Daryono melanjutkan, dengan memperhatikan lokasi episenter dan kedalaman hiposenternya, gempa bumi yang terjadi merupakan jenis gempa bumi dangkal akibat adanya aktivitas subduksi lempeng.
Hasil analisis mekanisme sumber menunjukkan bahwa gempa bumi memiliki mekanisme pergerakan naik (thrust fault).
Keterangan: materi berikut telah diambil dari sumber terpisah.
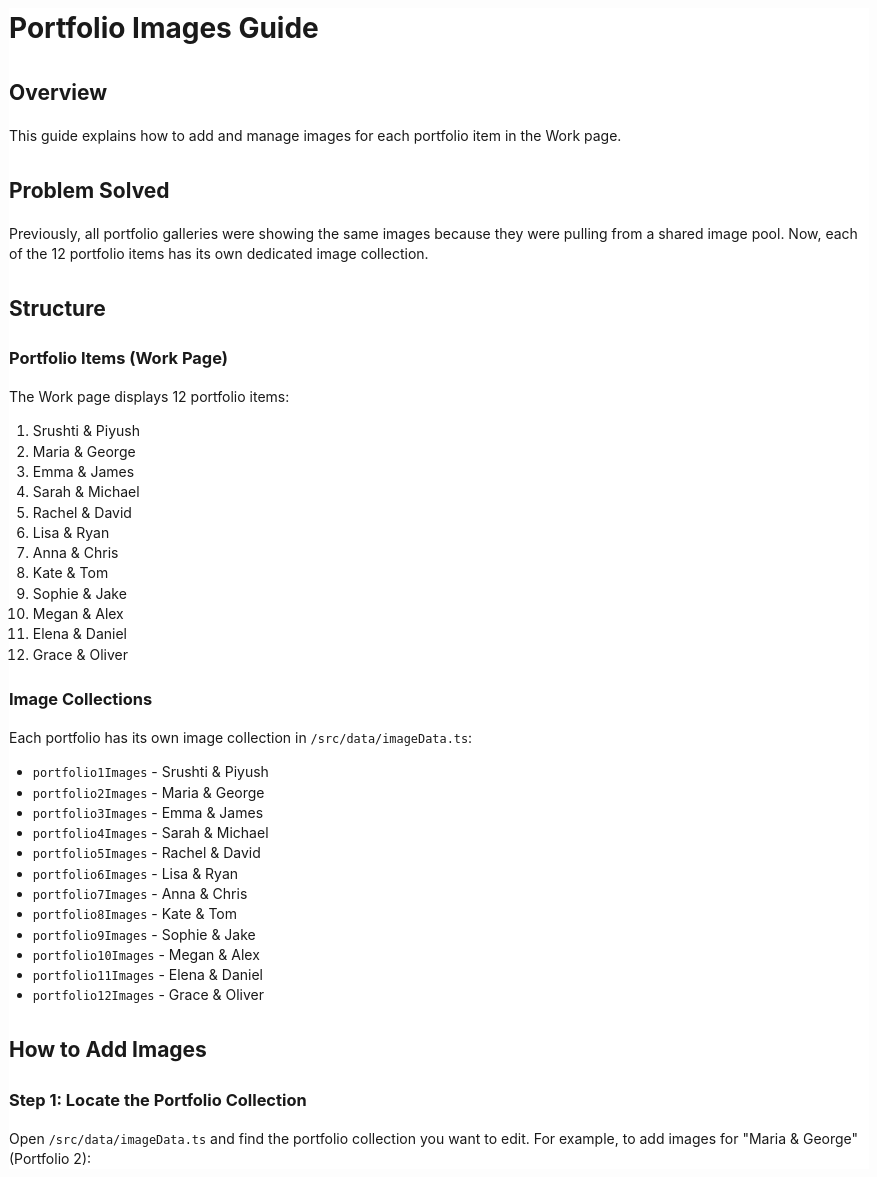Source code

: # Portfolio Images Guide

## Overview
This guide explains how to add and manage images for each portfolio item in the Work page.

## Problem Solved
Previously, all portfolio galleries were showing the same images because they were pulling from a shared image pool. Now, each of the 12 portfolio items has its own dedicated image collection.

## Structure

### Portfolio Items (Work Page)
The Work page displays 12 portfolio items:
1. Srushti & Piyush
2. Maria & George
3. Emma & James
4. Sarah & Michael
5. Rachel & David
6. Lisa & Ryan
7. Anna & Chris
8. Kate & Tom
9. Sophie & Jake
10. Megan & Alex
11. Elena & Daniel
12. Grace & Oliver

### Image Collections
Each portfolio has its own image collection in `/src/data/imageData.ts`:
- `portfolio1Images` - Srushti & Piyush
- `portfolio2Images` - Maria & George
- `portfolio3Images` - Emma & James
- `portfolio4Images` - Sarah & Michael
- `portfolio5Images` - Rachel & David
- `portfolio6Images` - Lisa & Ryan
- `portfolio7Images` - Anna & Chris
- `portfolio8Images` - Kate & Tom
- `portfolio9Images` - Sophie & Jake
- `portfolio10Images` - Megan & Alex
- `portfolio11Images` - Elena & Daniel
- `portfolio12Images` - Grace & Oliver

## How to Add Images

### Step 1: Locate the Portfolio Collection
Open `/src/data/imageData.ts` and find the portfolio collection you want to edit. For example, to add images for "Maria & George" (Portfolio 2):
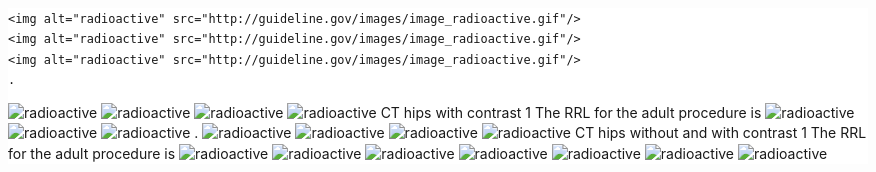     <img alt="radioactive" src="http://guideline.gov/images/image_radioactive.gif"/>
    <img alt="radioactive" src="http://guideline.gov/images/image_radioactive.gif"/>
    <img alt="radioactive" src="http://guideline.gov/images/image_radioactive.gif"/>
    .
   </td>
   <td class="Center" valign="middle">
    <img alt="radioactive" src="http://guideline.gov/images/image_radioactive.gif"/>
    <img alt="radioactive" src="http://guideline.gov/images/image_radioactive.gif"/>
    <img alt="radioactive" src="http://guideline.gov/images/image_radioactive.gif"/>
    <img alt="radioactive" src="http://guideline.gov/images/image_radioactive.gif"/>
   </td>
  </tr>
  <tr>
   <td valign="top">
    CT hips with contrast
   </td>
   <td class="Center" valign="middle">
    1
   </td>
   <td valign="top">
    The RRL for the adult procedure is
    <img alt="radioactive" src="http://guideline.gov/images/image_radioactive.gif"/>
    <img alt="radioactive" src="http://guideline.gov/images/image_radioactive.gif"/>
    <img alt="radioactive" src="http://guideline.gov/images/image_radioactive.gif"/>
    .
   </td>
   <td class="Center" valign="middle">
    <img alt="radioactive" src="http://guideline.gov/images/image_radioactive.gif"/>
    <img alt="radioactive" src="http://guideline.gov/images/image_radioactive.gif"/>
    <img alt="radioactive" src="http://guideline.gov/images/image_radioactive.gif"/>
    <img alt="radioactive" src="http://guideline.gov/images/image_radioactive.gif"/>
   </td>
  </tr>
  <tr>
   <td valign="top">
    CT hips without and with contrast
   </td>
   <td class="Center" valign="middle">
    1
   </td>
   <td valign="top">
    The RRL for the adult procedure is
    <img alt="radioactive" src="http://guideline.gov/images/image_radioactive.gif"/>
    <img alt="radioactive" src="http://guideline.gov/images/image_radioactive.gif"/>
    <img alt="radioactive" src="http://guideline.gov/images/image_radioactive.gif"/>
    <img alt="radioactive" src="http://guideline.gov/images/image_radioactive.gif"/>
   </td>
   <td class="Center" valign="middle">
    <img alt="radioactive" src="http://guideline.gov/images/image_radioactive.gif"/>
    <img alt="radioactive" src="http://guideline.gov/images/image_radioactive.gif"/>
    <img alt="radioactive" src="http://guideline.gov/images/image_radioactive.gif"/>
Gempa bumi ini berdampak dan dirasakan di daerah Bantul, Sleman, Pacitan dengan skala intensitas IV MMI.
Kemudian di daerah Kulon Progo, Trenggalek, Wonogiri, Malang, Cirebon, Blitar, Surakarta, Karanganyar, Magelang, Jombang, Tulungagung, Ponorogo, Magetan, Nganjuk, Wonosobo, dan Banjarnegara dengan skala intensitas III MMI. Sementara di Tuban dan Jepara dengan skala intensitas II MMI.